→ TASK OBJECTIVE
Extract each line of the rows that contains the string "COPY", treating uppercase and lowercase letters as different.

→ DATA IN THIS EXERCISE
++++++++++

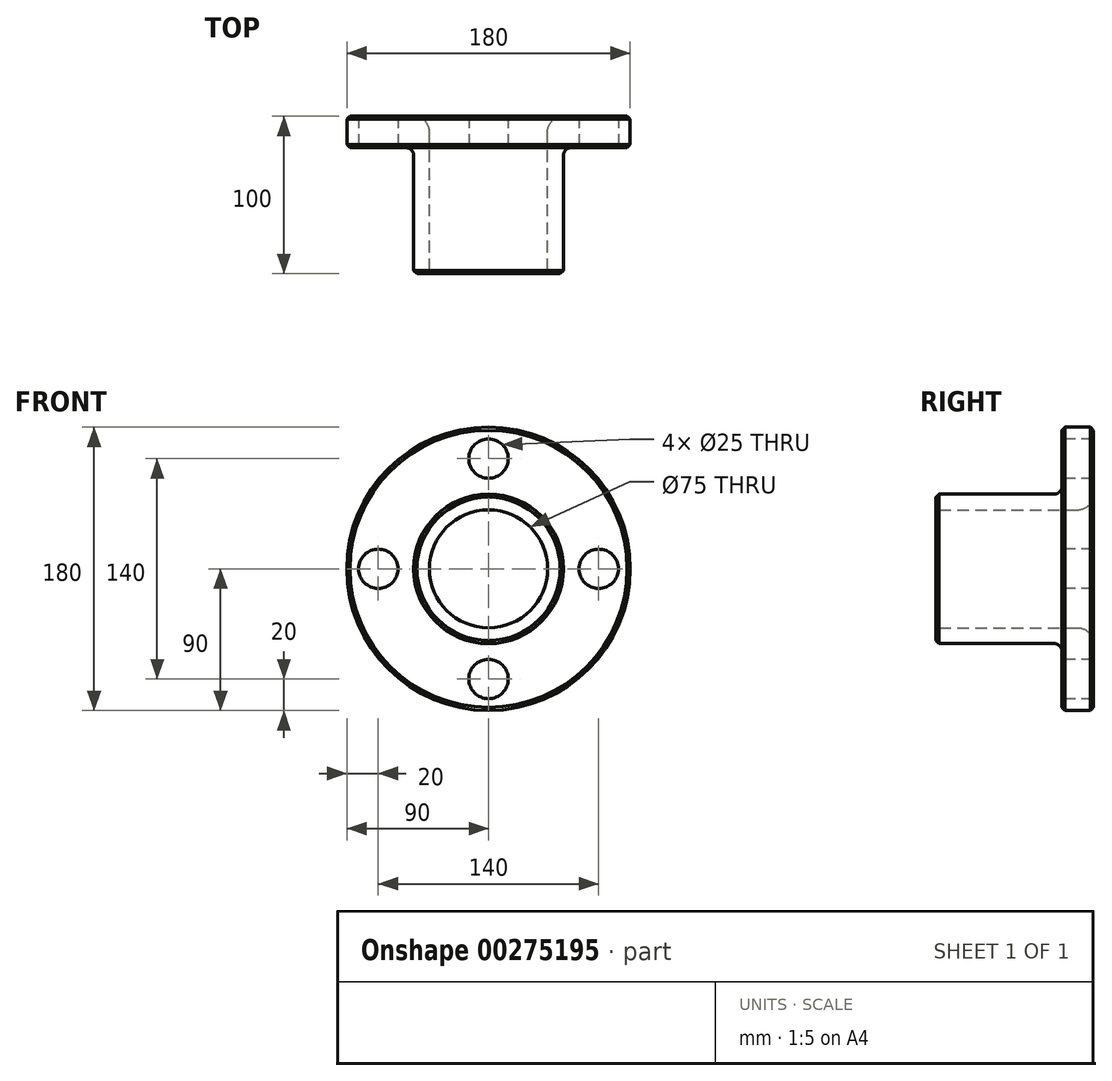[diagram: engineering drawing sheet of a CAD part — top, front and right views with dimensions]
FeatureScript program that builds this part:
annotation { "Feature Type Name" : "Feature", "Feature Type Description" : "" }
export const myFeature = defineFeature(function(context is Context, id is Id, definition is map)
    precondition{}
    {
        {
            var Q0;
            Q0=qCreatedBy(makeId("Right.planeOp"),FACE);
            var sketch = newSketch(context, id + "F0", { "sketchPlane" : qUnion([Q0])});
            skLineSegment(sketch, "E0", {"start": v(-100, 47.5) * mm, "end": v(-20, 47.5) * mm});
            skLineSegment(sketch, "E1", {"start": v(-20, 47.5) * mm, "end": v(-20, 90) * mm});
            skLineSegment(sketch, "E2", {"start": v(-20, 90) * mm, "end": v(0, 90) * mm});
            skLineSegment(sketch, "E3", {"start": v(0, 90) * mm, "end": v(0, 37.5) * mm});
            skLineSegment(sketch, "E4", {"start": v(0, 37.5) * mm, "end": v(-100, 37.5) * mm});
            skLineSegment(sketch, "E5", {"start": v(-100, 37.5) * mm, "end": v(-100, 47.5) * mm});
            skLineSegment(sketch, "E6", {"start": v(0, 0) * mm, "end": v(-119.69, 0) * mm, "construction": true});
            skSolve(sketch);
        }
        {
            var Q0;
            Q0 = qSketchRegion(id + "F0", true);
            var Q1;
            Q1=sQuery(id+"F0.wireOp",EDGE,"E6");
            revolve(context, id + "F1", {"entities" : qUnion([Q0]), "axis" : qUnion([Q1]), "revolveType" : RevolveType.FULL});
        }
        {
            var Q0;
            Q0=makeQuery(id+"F1.opRevolve","SWEPT_FACE",FACE,{"disambiguationData":[OSD([sQuery(id+"F0.wireOp",EDGE,"E1")])]});
            var sketch = newSketch(context, id + "F2", { "sketchPlane" : qUnion([Q0])});
            skCircle(sketch, "E7", {"center": v(0, 70) * mm, "radius": 12.5 * mm});
            skCircle(sketch, "E8.1.0", {"center": v(-70, 0) * mm, "radius": 12.5 * mm});
            skCircle(sketch, "E8.2.0", {"center": v(0, -70) * mm, "radius": 12.5 * mm});
            skCircle(sketch, "E8.3.0", {"center": v(70, 0) * mm, "radius": 12.5 * mm});
            skPoint(sketch, "E8.center", {"position": v(0, 0) * mm});
            skSolve(sketch);
        }
        {
            var Q0;
            Q0 = qSketchRegion(id + "F2", true);
            extrude(context, id + "F3", {"entities" : qUnion([Q0]), "operationType" : NewBodyOperationType.REMOVE, "endBound" : BoundingType.UP_TO_NEXT, "oppositeDirection" : true, "depth" : 25 * mm});
        }
        {
            var Q0;
            Q0=makeQuery(id+"F1.opRevolve","SWEPT_EDGE",EDGE,{"disambiguationData":[OSD([sQuery(id+"F0.wireOp",EDGE,"E0"),sQuery(id+"F0.wireOp",EDGE,"E5")])]});
            var Q1;
            Q1=makeQuery(id+"F1.opRevolve","SWEPT_EDGE",EDGE,{"disambiguationData":[OSD([sQuery(id+"F0.wireOp",EDGE,"E1"),sQuery(id+"F0.wireOp",EDGE,"E2")])]});
            var Q2;
            Q2=makeQuery(id+"F1.opRevolve","SWEPT_EDGE",EDGE,{"disambiguationData":[OSD([sQuery(id+"F0.wireOp",EDGE,"E2"),sQuery(id+"F0.wireOp",EDGE,"E3")])]});
            chamfer(context, id + "F4", {"entities" : qUnion([Q0, Q1, Q2]), "width" : 2 * mm, "tangentPropagation" : true});
        }
        {
            var Q0;
            Q0=makeQuery(id+"F1.opRevolve","SWEPT_EDGE",EDGE,{"disambiguationData":[OSD([sQuery(id+"F0.wireOp",EDGE,"E0"),sQuery(id+"F0.wireOp",EDGE,"E1")])]});
            var Q1;
            Q1=makeQuery(id+"F3.boolean.opBoolean","COPY",EDGE,{"derivedFrom":makeQuery(id+"F3.opExtrude","CAP_EDGE",EDGE,{"disambiguationData":[OSD([sQuery(id+"F2.wireOp",EDGE,"E7")])],"isStart":true})});
            var Q2;
            Q2=makeQuery(id+"F3.boolean.opBoolean","COPY",EDGE,{"derivedFrom":makeQuery(id+"F3.opExtrude","CAP_EDGE",EDGE,{"disambiguationData":[OSD([sQuery(id+"F2.wireOp",EDGE,"E8.3.0")])],"isStart":true})});
            var Q3;
            Q3=makeQuery(id+"F3.boolean.opBoolean","COPY",EDGE,{"derivedFrom":makeQuery(id+"F3.opExtrude","CAP_EDGE",EDGE,{"disambiguationData":[OSD([sQuery(id+"F2.wireOp",EDGE,"E8.2.0")])],"isStart":true})});
            var Q4;
            Q4=makeQuery(id+"F3.boolean.opBoolean","COPY",EDGE,{"derivedFrom":makeQuery(id+"F3.opExtrude","CAP_EDGE",EDGE,{"disambiguationData":[OSD([sQuery(id+"F2.wireOp",EDGE,"E8.1.0")])],"isStart":true})});
            var Q5;
            Q5=makeQuery(id+"F3.boolean.opBoolean","COPY",EDGE,{"derivedFrom":makeQuery(id+"F3.opExtrude","CAP_EDGE",EDGE,{"disambiguationData":[OSD([sQuery(id+"F2.wireOp",EDGE,"E8.1.0")])],"isStart":false})});
            var Q6;
            Q6=makeQuery(id+"F3.boolean.opBoolean","COPY",EDGE,{"derivedFrom":makeQuery(id+"F3.opExtrude","CAP_EDGE",EDGE,{"disambiguationData":[OSD([sQuery(id+"F2.wireOp",EDGE,"E7")])],"isStart":false})});
            var Q7;
            Q7=makeQuery(id+"F3.boolean.opBoolean","COPY",EDGE,{"derivedFrom":makeQuery(id+"F3.opExtrude","CAP_EDGE",EDGE,{"disambiguationData":[OSD([sQuery(id+"F2.wireOp",EDGE,"E8.3.0")])],"isStart":false})});
            var Q8;
            Q8=makeQuery(id+"F3.boolean.opBoolean","COPY",EDGE,{"derivedFrom":makeQuery(id+"F3.opExtrude","CAP_EDGE",EDGE,{"disambiguationData":[OSD([sQuery(id+"F2.wireOp",EDGE,"E8.2.0")])],"isStart":false})});
            fillet(context, id + "F5", {"entities" : qUnion([Q0, Q1, Q2, Q3, Q4, Q5, Q6, Q7, Q8]), "radius" : 5 * mm, "tangentPropagation" : true, "allowEdgeOverflow" : false});
        }
        {
            var Q0;
            Q0=makeQuery(id+"F1.opRevolve","SWEPT_EDGE",EDGE,{"disambiguationData":[OSD([sQuery(id+"F0.wireOp",EDGE,"E3"),sQuery(id+"F0.wireOp",EDGE,"E4")])]});
            fillet(context, id + "F6", {"entities" : qUnion([Q0]), "radius" : 10 * mm, "tangentPropagation" : true, "allowEdgeOverflow" : false});
        }
        {
            var Q0;
            Q0=makeQuery(id+"F1.opRevolve","SWEPT_EDGE",EDGE,{"disambiguationData":[OSD([sQuery(id+"F0.wireOp",EDGE,"E4"),sQuery(id+"F0.wireOp",EDGE,"E5")])]});
            fillet(context, id + "F7", {"entities" : qUnion([Q0]), "radius" : 2 * mm, "tangentPropagation" : true, "allowEdgeOverflow" : false});
        }
    });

++++++++++

→ TASK RESULT
            Q1=makeQuery(id+"F3.boolean.opBoolean","COPY",EDGE,{"derivedFrom":makeQuery(id+"F3.opExtrude","CAP_EDGE",EDGE,{"disambiguationData":[OSD([sQuery(id+"F2.wireOp",EDGE,"E7")])],"isStart":true})});
            Q2=makeQuery(id+"F3.boolean.opBoolean","COPY",EDGE,{"derivedFrom":makeQuery(id+"F3.opExtrude","CAP_EDGE",EDGE,{"disambiguationData":[OSD([sQuery(id+"F2.wireOp",EDGE,"E8.3.0")])],"isStart":true})});
            Q3=makeQuery(id+"F3.boolean.opBoolean","COPY",EDGE,{"derivedFrom":makeQuery(id+"F3.opExtrude","CAP_EDGE",EDGE,{"disambiguationData":[OSD([sQuery(id+"F2.wireOp",EDGE,"E8.2.0")])],"isStart":true})});
            Q4=makeQuery(id+"F3.boolean.opBoolean","COPY",EDGE,{"derivedFrom":makeQuery(id+"F3.opExtrude","CAP_EDGE",EDGE,{"disambiguationData":[OSD([sQuery(id+"F2.wireOp",EDGE,"E8.1.0")])],"isStart":true})});
            Q5=makeQuery(id+"F3.boolean.opBoolean","COPY",EDGE,{"derivedFrom":makeQuery(id+"F3.opExtrude","CAP_EDGE",EDGE,{"disambiguationData":[OSD([sQuery(id+"F2.wireOp",EDGE,"E8.1.0")])],"isStart":false})});
            Q6=makeQuery(id+"F3.boolean.opBoolean","COPY",EDGE,{"derivedFrom":makeQuery(id+"F3.opExtrude","CAP_EDGE",EDGE,{"disambiguationData":[OSD([sQuery(id+"F2.wireOp",EDGE,"E7")])],"isStart":false})});
            Q7=makeQuery(id+"F3.boolean.opBoolean","COPY",EDGE,{"derivedFrom":makeQuery(id+"F3.opExtrude","CAP_EDGE",EDGE,{"disambiguationData":[OSD([sQuery(id+"F2.wireOp",EDGE,"E8.3.0")])],"isStart":false})});
            Q8=makeQuery(id+"F3.boolean.opBoolean","COPY",EDGE,{"derivedFrom":makeQuery(id+"F3.opExtrude","CAP_EDGE",EDGE,{"disambiguationData":[OSD([sQuery(id+"F2.wireOp",EDGE,"E8.2.0")])],"isStart":false})});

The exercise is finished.